Cette haine antiarabe doit être située : on est en 1967, cinq ans après la fin de la guerre d’Algérie. Il y a l’idée d’une revanche à l’égard des Arabes, qui touche une partie de la droite française notamment, mais aussi les socialistes.

  Peut-on donc affirmer que cette position gaullienne bouleverse non seulement le paysage politique français, mais également l’ensemble de la société ?

Oui, certainement. En 1967, on a une vraie émotion de la population française. Il y a une peur en faveur d’Israël, des dizaines de milliers de gens qui manifestent. On met en scène Serge Gainsbourg, à qui l’ambassade d’Israël commande une chanson – il va écrire Le sable et le soldat –, alors que Gainsbourg est totalement apolitique ! Cela montre cette espèce d’émotion et de sentiment pro-israéliens, qui vont durer relativement longtemps. En reflet, cela montre le courage de la politique que le général de Gaulle adopte, et qui n’est pas une politique électoraliste ou tactique. C’est vraiment une vision à la fois du rôle de la France dans la région, mais aussi de l’avenir même de la région. Il voit très bien les conséquences que vont avoir la guerre déclenchée par Israël et la déstabilisation de la région.

  Y a-t-il un moment charnière particulier, dans la politique française, qui a mené à celle que l’on voit aujourd’hui ? Comment expliquer ce « tournant silencieux », comme vous l’appelez ?

La France a eu une politique un peu d’avant-garde au niveau européen, et occidental. Elle a été la première à affirmer le droit des Palestiniens à l’autodétermination et appeler à négocier avec l’OLP (Organisation pour la libération de la Palestine). Tous les présidents successifs jusqu’à Jacques Chirac l’ont adoptée, plus ou moins avec des nuances selon les uns et les autres. Qu’est-ce qui change maintenant et qu’est-ce que ce « tournant silencieux » ? Il n’est pas visible. Si l’on demande aux responsables français, ils vont affirmer que leur position n’a pas changé, qu’ils sont pour un État palestinien, qu’ils sont contre la colonisation. Mais la différence fondamentale n’est pas seulement liée au conflit israélo-palestinien. Après la position prise par la France contre la guerre en Irak en 2003, c’est une espèce d’alignement sur les Américains, la réintégration dans l’organisation militaire de l’OTAN, et l’idée aussi que nous sommes dans un conflit contre le terrorisme, et que, dans cette guerre, Israël est notre allié.

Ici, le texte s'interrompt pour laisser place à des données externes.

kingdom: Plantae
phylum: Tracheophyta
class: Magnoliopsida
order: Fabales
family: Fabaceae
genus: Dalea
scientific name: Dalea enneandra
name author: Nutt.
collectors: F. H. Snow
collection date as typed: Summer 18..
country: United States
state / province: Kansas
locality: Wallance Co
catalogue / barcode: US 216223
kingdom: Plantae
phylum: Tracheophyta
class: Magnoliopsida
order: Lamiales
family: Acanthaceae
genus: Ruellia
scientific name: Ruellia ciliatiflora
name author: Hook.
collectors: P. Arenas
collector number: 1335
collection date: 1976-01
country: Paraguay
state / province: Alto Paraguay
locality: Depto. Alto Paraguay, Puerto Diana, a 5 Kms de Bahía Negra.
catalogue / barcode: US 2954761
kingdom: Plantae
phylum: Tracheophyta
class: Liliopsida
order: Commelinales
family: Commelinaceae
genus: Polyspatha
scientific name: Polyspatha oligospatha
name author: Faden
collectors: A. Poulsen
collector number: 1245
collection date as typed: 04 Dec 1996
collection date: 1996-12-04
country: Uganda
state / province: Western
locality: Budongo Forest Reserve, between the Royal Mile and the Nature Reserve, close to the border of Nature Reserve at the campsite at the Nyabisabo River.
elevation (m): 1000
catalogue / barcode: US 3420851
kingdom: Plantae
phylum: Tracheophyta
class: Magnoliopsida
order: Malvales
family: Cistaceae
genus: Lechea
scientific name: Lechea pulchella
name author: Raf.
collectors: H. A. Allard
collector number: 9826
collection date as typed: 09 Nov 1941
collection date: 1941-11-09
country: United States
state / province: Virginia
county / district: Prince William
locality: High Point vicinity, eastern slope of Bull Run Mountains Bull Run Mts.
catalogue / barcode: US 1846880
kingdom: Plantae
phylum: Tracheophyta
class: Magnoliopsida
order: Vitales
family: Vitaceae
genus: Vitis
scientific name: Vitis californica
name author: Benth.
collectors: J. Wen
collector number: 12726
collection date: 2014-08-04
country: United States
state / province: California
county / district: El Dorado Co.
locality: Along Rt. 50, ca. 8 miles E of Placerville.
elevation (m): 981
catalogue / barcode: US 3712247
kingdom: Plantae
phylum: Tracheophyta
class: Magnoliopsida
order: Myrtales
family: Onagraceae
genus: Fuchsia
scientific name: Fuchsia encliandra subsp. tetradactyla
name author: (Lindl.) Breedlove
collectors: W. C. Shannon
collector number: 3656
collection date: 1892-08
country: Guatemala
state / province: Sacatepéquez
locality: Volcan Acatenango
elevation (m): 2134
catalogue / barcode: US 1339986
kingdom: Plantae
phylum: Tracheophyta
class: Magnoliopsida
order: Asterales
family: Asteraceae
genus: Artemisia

Deux choses changent aujourd’hui. Premièrement, contrairement à avant, il n’y a aucun lien entre le comportement israélien à l’égard de la Palestine et les relations bilatérales entre la France et Israël. Avant, on ne pensait pas normaliser totalement les relations avec l’État hébreu si la question palestinienne n’était réglée. Deuxièmement, il n’y a plus une voix de la France. On rappelle dans le livre l’importance de la déclaration de Venise. La France fait adopter par l’Europe une déclaration disant qu’il faut négocier avec l’OLP, qu’il faut le droit à l’autodétermination aux Palestiniens, et c’est cette position qui a fait bouger toute la communauté internationale. Aujourd’hui, la France se contente d’être à la remorque des États-Unis, sans aucune idée neuve concernant le conflit israélo-palestinien.

  Ce qui est un peu paradoxal, vu qu’elle était à l’avant-garde du soutien aux Palestiniens...

Tout à fait. Ce tournant dont je parlais a été pris par Nicolas Sarkozy, accentué par François Hollande. Il y a beaucoup de raisons qui ont contribué à ces changements, comme aussi la disparition de la génération gaulliste, l’affaiblissement du Parti communiste, la question du terrorisme, etc. Aujourd’hui, la vision de la question palestinienne n’est plus une question d’autodétermination, mais de lutte contre le terrorisme. Tout cela a joué dans ce tournant de la politique française.